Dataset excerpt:
-------------------------
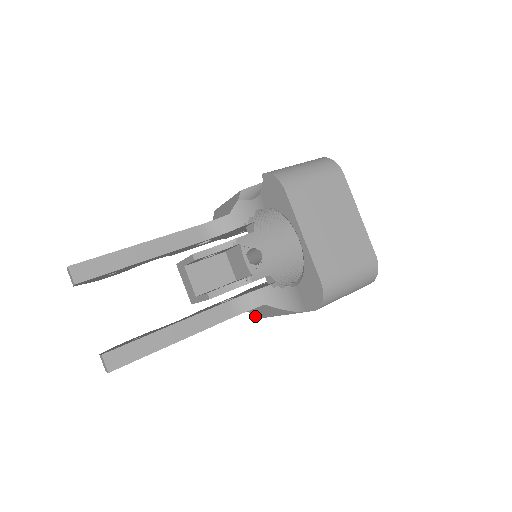
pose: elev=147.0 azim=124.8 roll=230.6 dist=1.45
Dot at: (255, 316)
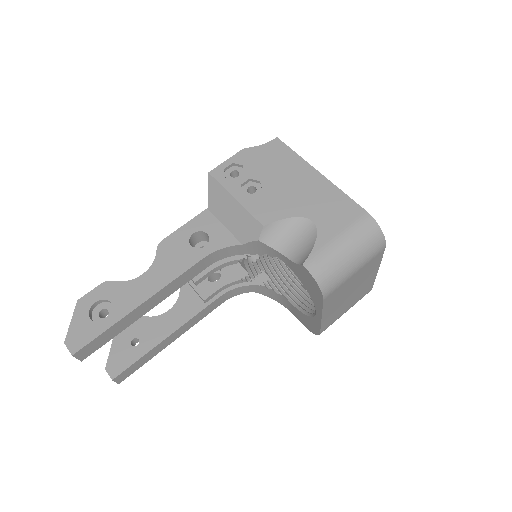
Dot at: occluded
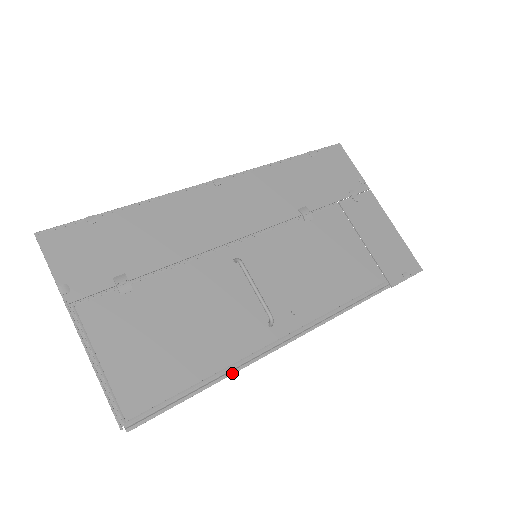
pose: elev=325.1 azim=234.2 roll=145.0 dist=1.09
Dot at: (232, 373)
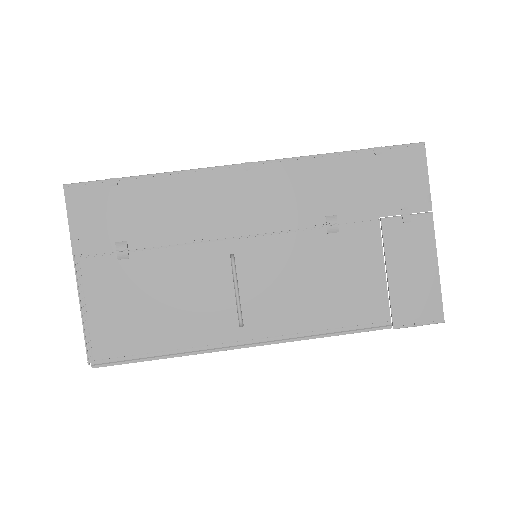
Dot at: (189, 354)
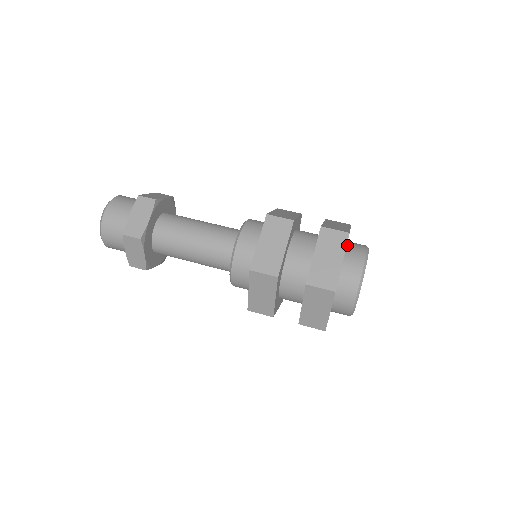
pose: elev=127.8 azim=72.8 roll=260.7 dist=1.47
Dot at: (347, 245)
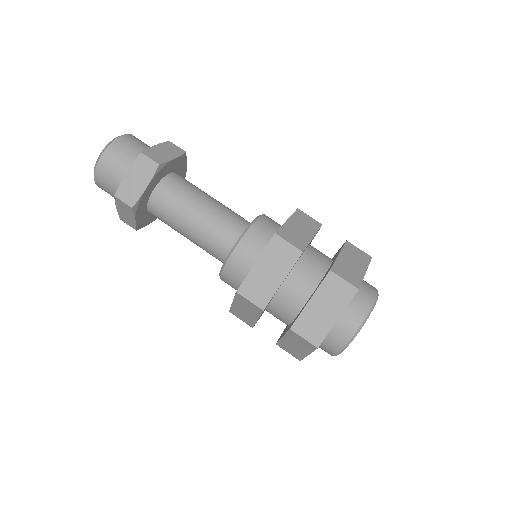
-------------------------
### Work required
Please gather every line from the records above that contains the string "dist", copying each one in full.

### Task answer
pose: elev=147.0 azim=124.8 roll=230.6 dist=1.45
pose: elev=325.1 azim=234.2 roll=145.0 dist=1.09
pose: elev=127.8 azim=72.8 roll=260.7 dist=1.47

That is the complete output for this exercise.